*Material for this task*:

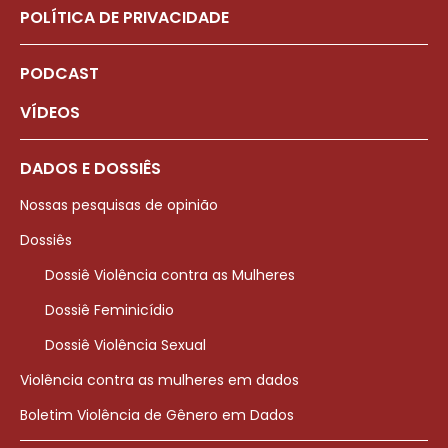
POLÍTICA DE PRIVACIDADE
PODCAST
VÍDEOS
DADOS E DOSSIÊS
Nossas pesquisas de opinião
Dossiês
Dossiê Violência contra as Mulheres
Dossiê Feminicídio
Dossiê Violência Sexual
Violência contra as mulheres em dados
Boletim Violência de Gênero em Dados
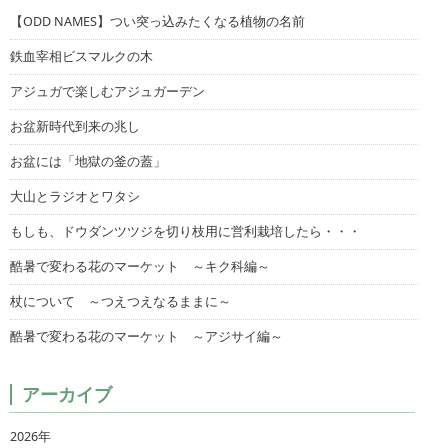
【ODD NAMES】つい突っ込みたくなる植物の名前
鉄血宰相ビスマルクの木
アジュガで楽しむアジュガーデン
お盆新時代到来の兆し
お盆には「地獄の釜の蓋」
大山とラジオとワタシ
もしも、ドウダンツツジを切り枝用に営利栽培したら・・・
酷暑で変わる花のマーケット ～キク科編～
杖について ～つえつえなるままに～
酷暑で変わる花のマーケット ～アジサイ編～
アーカイブ
2026年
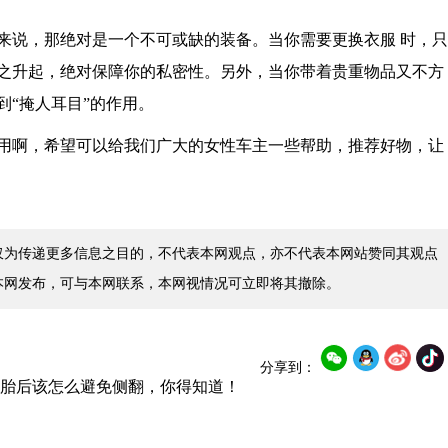
说，那绝对是一个不可或缺的装备。当你需要更换衣服 时，只
之升起，绝对保障你的私密性。另外，当你带着贵重物品又不方
“掩人耳目”的作用。
啊，希望可以给我们广大的女性车主一些帮助，推荐好物，让
仅为传递更多信息之目的，不代表本网观点，亦不代表本网站赞同其观点
本网发布，可与本网联系，本网视情况可立即将其撤除。
分享到：
胎后该怎么避免侧翻，你得知道！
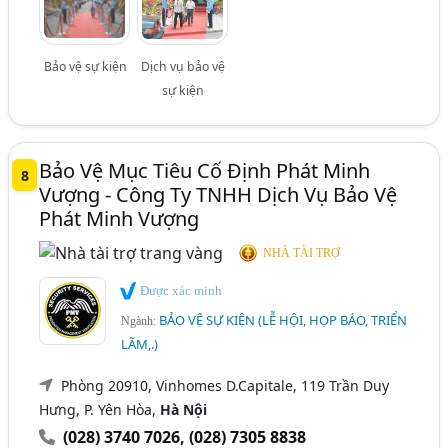
Bảo vệ sự kiện
Dịch vụ bảo vệ
sự kiện
Bảo Vệ Mục Tiêu Cố Định Phát Minh
8
Vượng - Công Ty TNHH Dịch Vụ Bảo Vệ
Phát Minh Vượng
NHÀ TÀI TRỢ
Được xác minh
BẢO VỆ SỰ KIỆN (LỄ HỘI, HỌP BÁO, TRIỂN
Ngành:
LÃM,.)
Phòng 20910, Vinhomes D.Capitale, 119 Trần Duy
Hưng, P. Yên Hòa,
Hà Nội
(028) 3740 7026
,
(028) 7305 8838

*Task goal*: Please return, exactly as written, the line containing "BẢO VỆ SỰ KIỆN (LỄ HỘI, HỌP BÁO, TRIỂN" and every line after it through the end of the records above, and nothing else.

*Your response*:
BẢO VỆ SỰ KIỆN (LỄ HỘI, HỌP BÁO, TRIỂN
Ngành:
LÃM,.)
Phòng 20910, Vinhomes D.Capitale, 119 Trần Duy
Hưng, P. Yên Hòa,
Hà Nội
(028) 3740 7026
,
(028) 7305 8838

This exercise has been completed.